[Stored data]
__________________________________________________

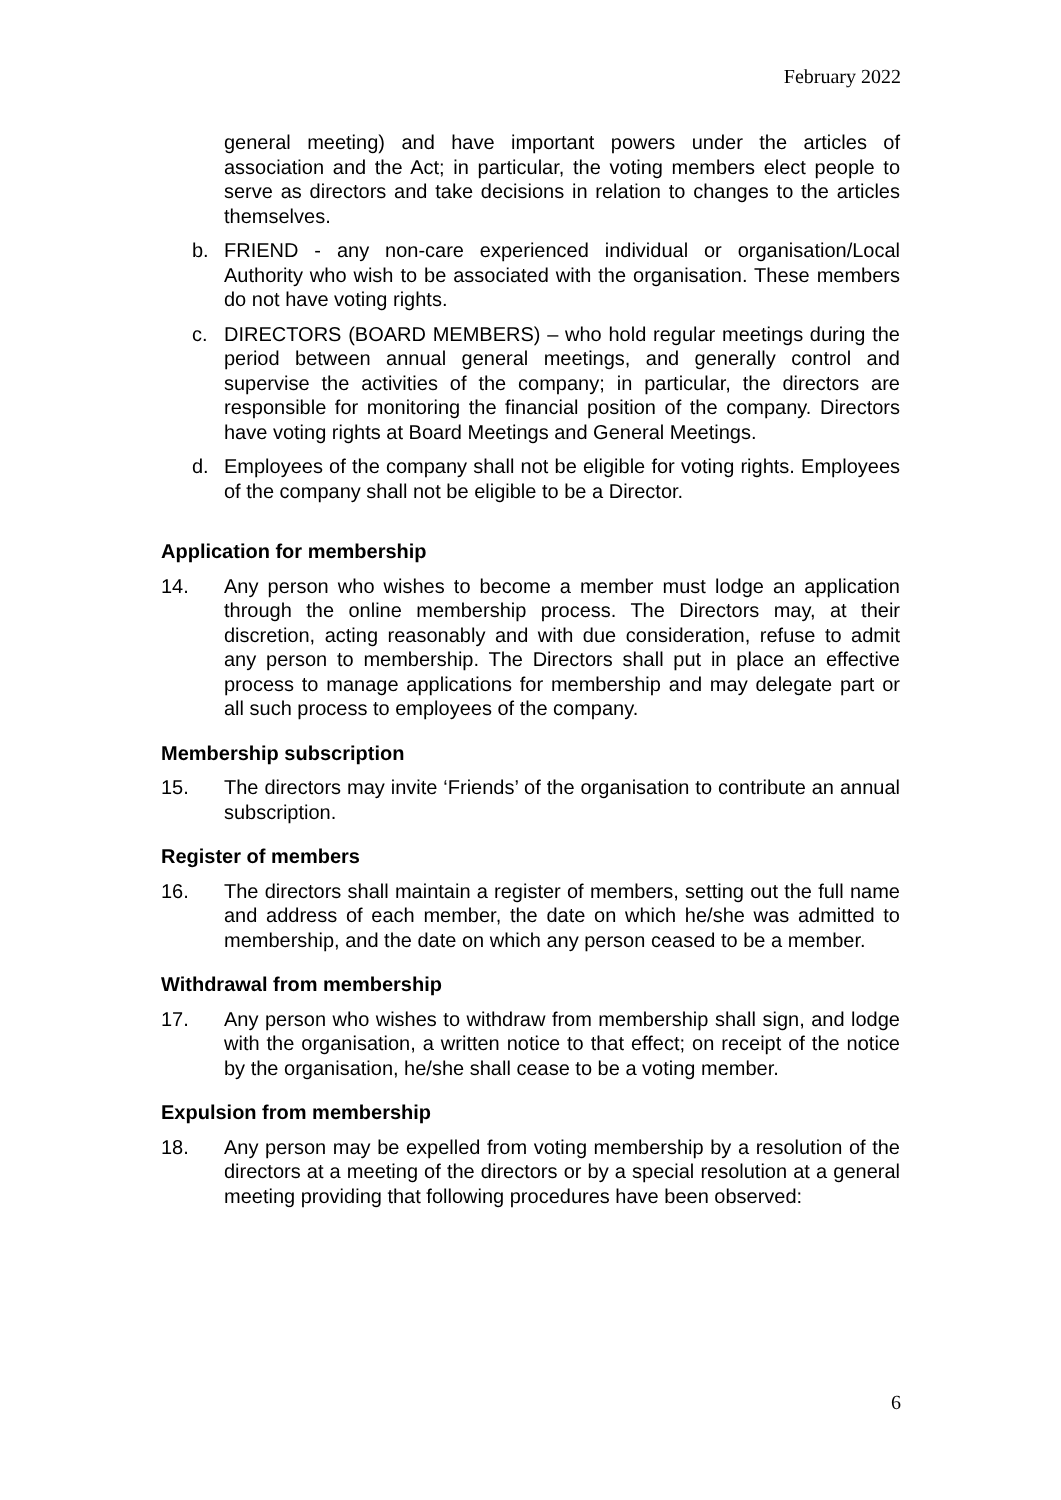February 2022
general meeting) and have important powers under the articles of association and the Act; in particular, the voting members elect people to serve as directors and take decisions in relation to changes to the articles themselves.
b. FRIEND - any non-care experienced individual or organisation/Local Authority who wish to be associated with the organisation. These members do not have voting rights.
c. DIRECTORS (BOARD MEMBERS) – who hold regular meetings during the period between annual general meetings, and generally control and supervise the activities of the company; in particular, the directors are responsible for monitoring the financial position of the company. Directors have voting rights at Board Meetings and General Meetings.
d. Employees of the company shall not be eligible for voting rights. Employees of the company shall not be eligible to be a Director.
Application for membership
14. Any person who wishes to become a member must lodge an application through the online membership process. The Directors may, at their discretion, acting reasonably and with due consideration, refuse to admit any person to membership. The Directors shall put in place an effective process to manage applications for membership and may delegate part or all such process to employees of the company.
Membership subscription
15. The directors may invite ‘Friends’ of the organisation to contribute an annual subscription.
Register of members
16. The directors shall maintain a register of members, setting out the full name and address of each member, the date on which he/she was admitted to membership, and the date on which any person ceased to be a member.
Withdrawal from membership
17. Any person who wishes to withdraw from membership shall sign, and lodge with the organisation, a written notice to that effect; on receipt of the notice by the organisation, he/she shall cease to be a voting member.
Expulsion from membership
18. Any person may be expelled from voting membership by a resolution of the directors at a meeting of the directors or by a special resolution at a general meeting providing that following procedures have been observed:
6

__________________________________________________

When a line in the records above holds "from", that line is to be reported.

TASK SOLUTION.
Withdrawal from membership
17. Any person who wishes to withdraw from membership shall sign, and lodge with the organisation, a written notice to that effect; on receipt of the notice by the organisation, he/she shall cease to be a voting member.
Expulsion from membership
18. Any person may be expelled from voting membership by a resolution of the directors at a meeting of the directors or by a special resolution at a general meeting providing that following procedures have been observed:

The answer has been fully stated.